LE COMITÉ MIXTE SPÉCIAL COMMENCE SON TRAVAIL

  • Selon son site web : « Le Comité mixte spécial sur l’aide médicale à mourir a été formé pour examiner le rapport du Comité externe sur les options de réponse législative à Carter c. Canada, ainsi que d’autres activités de consultation et études récentes pertinentes, consulter les Canadiens, les experts et les intervenants, et formuler des recommandations sur le cadre d’une réponse fédérale à l’aide médicale à mourir respectueuse de la Constitution, de la Charte canadienne des droits et libertés, et des priorités des Canadiens. »
  • Le Comité a tenu sa première réunion le 18 janvier et doit rendre son rapport d’ici le 26 février, 2016.
  • Ceux qui veulent rencontrer le Comité avait jusqu’à hier pour soumettre une demande. Le dépôt d’une demande ne constitue pas une garantie que la personne sera entendue par le comité.
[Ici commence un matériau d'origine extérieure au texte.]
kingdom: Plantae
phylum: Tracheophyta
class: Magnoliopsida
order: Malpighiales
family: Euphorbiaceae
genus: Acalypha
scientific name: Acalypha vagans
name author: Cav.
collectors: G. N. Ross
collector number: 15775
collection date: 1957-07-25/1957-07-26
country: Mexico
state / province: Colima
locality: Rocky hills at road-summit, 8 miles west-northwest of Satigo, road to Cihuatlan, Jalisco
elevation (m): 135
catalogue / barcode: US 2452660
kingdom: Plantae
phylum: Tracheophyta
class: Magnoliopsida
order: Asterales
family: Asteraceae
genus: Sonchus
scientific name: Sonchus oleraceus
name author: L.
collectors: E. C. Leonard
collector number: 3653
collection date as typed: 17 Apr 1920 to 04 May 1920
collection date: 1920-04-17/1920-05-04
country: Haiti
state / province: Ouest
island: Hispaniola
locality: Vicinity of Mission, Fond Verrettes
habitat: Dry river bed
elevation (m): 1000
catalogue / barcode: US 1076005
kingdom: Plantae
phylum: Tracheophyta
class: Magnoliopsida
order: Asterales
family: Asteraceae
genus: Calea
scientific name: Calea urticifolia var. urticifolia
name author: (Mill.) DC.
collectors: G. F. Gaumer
  • L’extension de quatre mois accordé par la Cour suprême et le temps limités du mandat du comité mixte spécial (six semaines) pose la question; comment le Parlement peut-il élaborer avec soin un régime règlementaire s’il doit se précipiter pour jouer contre la montre?  Un bon nombre des membres de ce comité sont des députés débutants qui manque de connaissance de ce dossier. Comment sont-ils censés acquérir l’expertise et les connaissances nécessaires au cours des quatre prochaines semaines pour faire de bonnes recommandations qui régiront la vie et la mort des Canadiens pour les décennies à venir?